Task directions
What you produce should match the records below precisely, except that images are removed.

(Images with lens parameters)
_ _ _ _

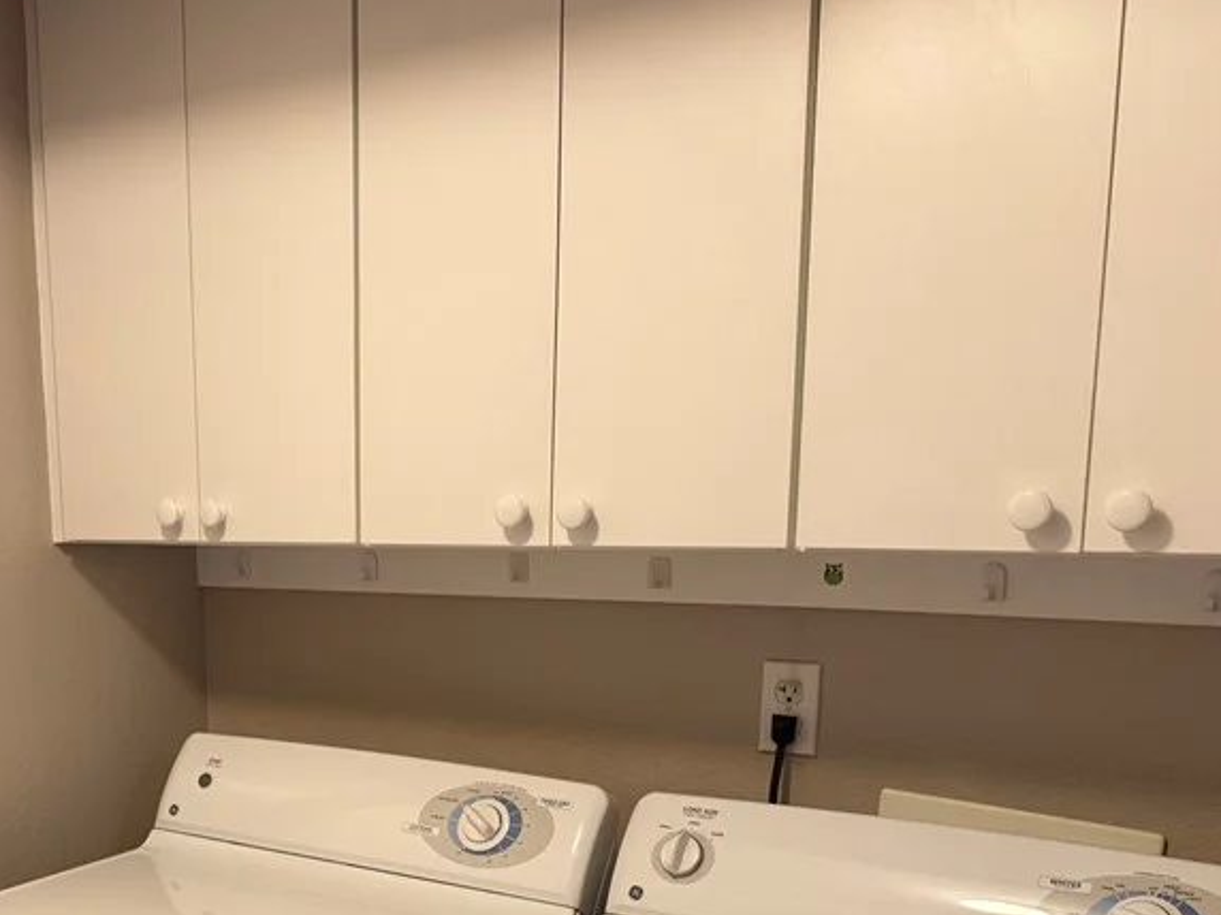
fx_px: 1517
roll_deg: +1.5
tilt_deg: -10.7
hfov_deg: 41.9
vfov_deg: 32.5
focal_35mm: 43
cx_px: 237
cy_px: 751
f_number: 1.78
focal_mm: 6.76
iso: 200
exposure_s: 1/60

_ _ _ _

Solution to this task
fx_px: 1517
roll_deg: +1.5
tilt_deg: -10.7
hfov_deg: 41.9
vfov_deg: 32.5
focal_35mm: 43
cx_px: 237
cy_px: 751
f_number: 1.78
focal_mm: 6.76
iso: 200
exposure_s: 1/60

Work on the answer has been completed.